== Texto proporcionado

Empleados y testigos relatan presuntas irregularidades en el Instituto Oncológico del Cibao vinculadas al uso indebido de beneficios del Seguro Nacional de Salud (Senasa) y a órdenes de la administración encabezada por el ingeniero Héctor Lora.
Fuentes que trabajaron en el Departamento de Cambio de Indicaciones Médicas describen que durante más de cuatro años se cambiaban indicaciones de pacientes procedentes de otros centros para que Senasa cubriera estudios, análisis y medicamentos, aun cuando dichas indicaciones no correspondían al historial real.
“Nos informaron que para que el seguro pudiera cubrirle solamente cambiábamos el Senasa subsidiado… le cambiábamos la indicación, no importa del lugar que fuera”, dice una extrabajadora citada en los testimonios.
Denuncian que las órdenes provenían directamente del ingeniero Héctor Lora y de la encargada de Recursos Humanos, Joanna Fernández, mediante notas, sellos y directrices para ejecutar los cambios sin cuestionamientos.
Según los testimonios, se manipulaban expedientes, se fabricaban diagnósticos cuando el paciente no tenía ninguno y se indicaban estudios de alto costo innecesarios para consumir la cobertura del seguro, incluyendo la apertura de emergencias y la administración de medicamentos y sueros no requeridos.
Trabajadoras relatan jornadas extensas y tres turnos entre las 7:00 y las 16:00, y que la práctica continuaba luego del horario formal con médicos de guardia obligados a modificar indicaciones.
Impacto en pacientes y operaciones internas
Se informó que camas para pacientes oncológicos eran ocupadas por personas sin cáncer para priorizar procedimientos financiados por Senasa, provocando rechazos de pacientes oncológicos reales y la atención simultánea de varias personas en una misma cama.
“Esto es un negocio, no estamos aquí para ayudar”, atribuyen como la frase favorita de Héctor Lora, y testigos afirman que la obtención de ingresos a través del seguro primaba sobre la atención médica adecuada.

====
== Conjunto de datos

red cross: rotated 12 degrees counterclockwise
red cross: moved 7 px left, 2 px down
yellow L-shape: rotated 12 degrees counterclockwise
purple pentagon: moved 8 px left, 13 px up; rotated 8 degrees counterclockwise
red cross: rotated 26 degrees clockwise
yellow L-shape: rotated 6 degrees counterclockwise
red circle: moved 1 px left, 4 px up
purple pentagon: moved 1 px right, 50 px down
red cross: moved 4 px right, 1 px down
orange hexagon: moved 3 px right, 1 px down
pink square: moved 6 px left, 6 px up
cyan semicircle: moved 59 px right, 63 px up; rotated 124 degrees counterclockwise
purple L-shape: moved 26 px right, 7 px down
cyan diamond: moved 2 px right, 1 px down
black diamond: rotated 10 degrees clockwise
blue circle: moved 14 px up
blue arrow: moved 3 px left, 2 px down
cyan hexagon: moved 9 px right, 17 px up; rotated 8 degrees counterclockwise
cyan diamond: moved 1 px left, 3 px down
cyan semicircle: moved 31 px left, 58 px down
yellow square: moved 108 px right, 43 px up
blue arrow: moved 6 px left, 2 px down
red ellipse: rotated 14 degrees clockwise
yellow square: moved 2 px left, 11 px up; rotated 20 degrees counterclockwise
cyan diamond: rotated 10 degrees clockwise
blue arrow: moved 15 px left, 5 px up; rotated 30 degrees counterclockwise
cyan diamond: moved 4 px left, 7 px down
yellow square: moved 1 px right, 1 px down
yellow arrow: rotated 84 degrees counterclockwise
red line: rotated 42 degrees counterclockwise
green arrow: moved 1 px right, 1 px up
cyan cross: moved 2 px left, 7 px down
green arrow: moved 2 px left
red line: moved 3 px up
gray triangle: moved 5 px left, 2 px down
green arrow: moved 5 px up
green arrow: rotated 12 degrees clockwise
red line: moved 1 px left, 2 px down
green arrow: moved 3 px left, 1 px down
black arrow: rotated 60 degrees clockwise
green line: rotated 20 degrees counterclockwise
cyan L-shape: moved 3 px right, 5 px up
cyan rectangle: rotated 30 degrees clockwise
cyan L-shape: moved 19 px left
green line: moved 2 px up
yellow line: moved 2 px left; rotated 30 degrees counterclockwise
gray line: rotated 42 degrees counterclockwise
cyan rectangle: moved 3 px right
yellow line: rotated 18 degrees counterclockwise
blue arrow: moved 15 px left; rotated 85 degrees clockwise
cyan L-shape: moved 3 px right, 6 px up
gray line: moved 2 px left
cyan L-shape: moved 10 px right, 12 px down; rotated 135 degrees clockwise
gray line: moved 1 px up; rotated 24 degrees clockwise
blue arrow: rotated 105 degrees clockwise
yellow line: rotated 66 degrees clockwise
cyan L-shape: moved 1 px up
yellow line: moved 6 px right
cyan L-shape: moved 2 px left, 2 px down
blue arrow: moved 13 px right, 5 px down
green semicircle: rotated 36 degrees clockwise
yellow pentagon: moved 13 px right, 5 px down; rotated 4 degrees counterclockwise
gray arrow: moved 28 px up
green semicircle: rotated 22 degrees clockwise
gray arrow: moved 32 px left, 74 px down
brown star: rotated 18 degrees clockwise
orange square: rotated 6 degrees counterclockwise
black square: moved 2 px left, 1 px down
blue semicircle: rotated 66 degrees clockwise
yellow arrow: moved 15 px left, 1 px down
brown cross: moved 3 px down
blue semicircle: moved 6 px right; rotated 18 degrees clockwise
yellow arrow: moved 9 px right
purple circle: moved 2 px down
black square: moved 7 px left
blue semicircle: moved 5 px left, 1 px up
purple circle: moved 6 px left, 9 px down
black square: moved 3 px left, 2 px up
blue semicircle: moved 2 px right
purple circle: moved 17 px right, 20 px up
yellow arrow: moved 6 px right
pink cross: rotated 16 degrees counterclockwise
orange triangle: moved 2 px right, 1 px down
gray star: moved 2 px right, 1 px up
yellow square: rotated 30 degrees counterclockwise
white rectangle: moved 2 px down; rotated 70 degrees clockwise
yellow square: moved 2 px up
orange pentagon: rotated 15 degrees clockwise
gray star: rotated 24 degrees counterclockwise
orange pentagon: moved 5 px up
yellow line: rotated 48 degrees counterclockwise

====

Tareas a realizar >>
A) Responda estas preguntas según el texto sobre el Instituto Oncológico del Cibao:
(i) ¿Durante cuánto tiempo, según las fuentes, se cambiaban indicaciones de pacientes procedentes de otros centros?
(ii) ¿Qué cargo ocupa Joanna Fernández?
(iii) ¿Qué frase se atribuye como la favorita de Héctor Lora?
B) Enumere los medios por los que, según las denuncias del texto sobre el Instituto Oncológico del Cibao, llegaban las órdenes para ejecutar los cambios.

Lista de soluciones >>
A)
(i) Durante más de cuatro años.
(ii) Es la encargada de Recursos Humanos.
(iii) "Esto es un negocio, no estamos aquí para ayudar".

B) Notas, sellos y directrices.